If the revolution had had to start out toward development without outside
assistance, without credit, without the prices our products have, we would
not have been able to manage. Well, we have to educate people and they
cannot be educated by appealing every day to the material rewards of the
standard of living. Otherwise, you would not have internationalists,
teachers going to Nicaragua for 2 years; those people would be thinking
only of money. You would not have tens of thousands of men abroad
fulfilling military and civilian missions. A man who thought only of the
standard of living would be incapable of solidarity, internationalism.
Hence the role of the party -- and what is the role of the party after all?
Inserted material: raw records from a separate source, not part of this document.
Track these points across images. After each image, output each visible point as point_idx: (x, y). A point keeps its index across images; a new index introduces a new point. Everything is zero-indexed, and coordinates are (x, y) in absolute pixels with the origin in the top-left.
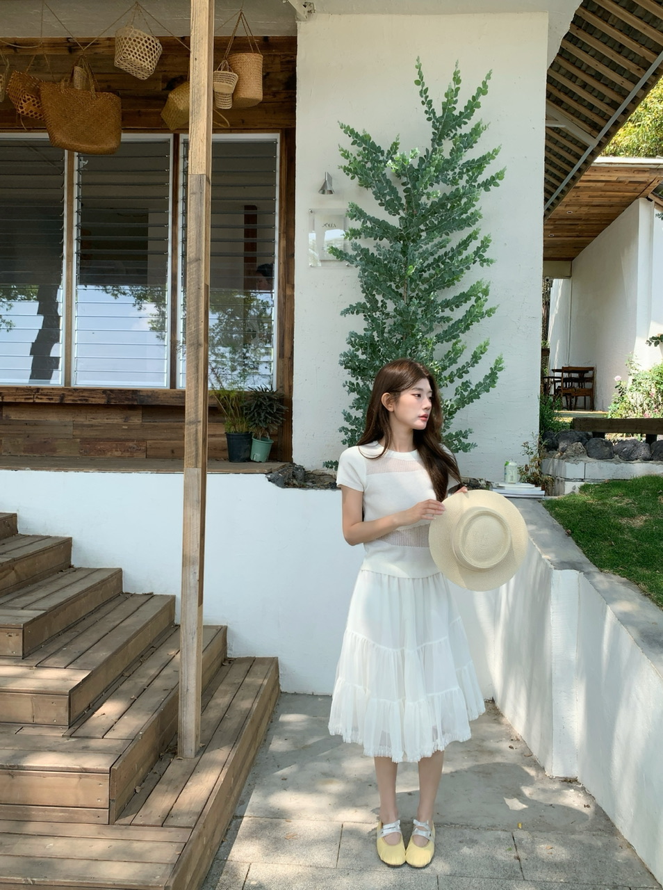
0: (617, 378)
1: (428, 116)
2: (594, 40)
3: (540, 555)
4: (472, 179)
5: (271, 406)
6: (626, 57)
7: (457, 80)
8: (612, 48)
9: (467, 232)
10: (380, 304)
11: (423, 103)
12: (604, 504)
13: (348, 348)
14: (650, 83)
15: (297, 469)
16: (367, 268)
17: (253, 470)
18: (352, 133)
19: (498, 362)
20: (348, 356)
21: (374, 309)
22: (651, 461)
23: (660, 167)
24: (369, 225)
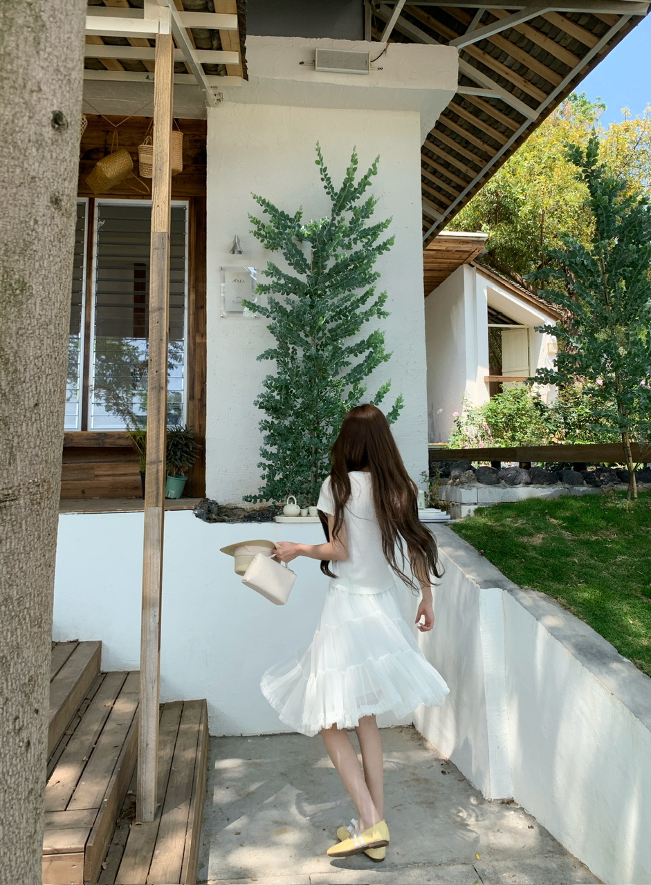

How is it going to deal with this problem? How is it going to wage the
struggle? This is very important. We could say that like the mass
organization, the party has lived in great part for itself. To organize
[words indistinct] large party, a party with a lot of members who are a
force. I feel that the party has to tackle this reality; as it is doing
now. Who else is going to take over the job if not the party? Who can wage
this battle and who can win this battle if not the party? Of course, this
means the party with the masses. That is why I have been glad to see the
number of times that reference has been made here to discussions with
workers, meetings with workers, discussions with workers [as heard], and,
what the comrade here said, the fact that they even went to the ships to
meet with fishermen out to sea to discuss the problems. After all, the
party has to work with the masses, the mass organizations, the youth. What
emerges from all this, all that has been discussed here, is the fact that
the party is truly engaged in the struggle. It is growing aware of the
difficulties. You have said that there has been an answer to this, to that.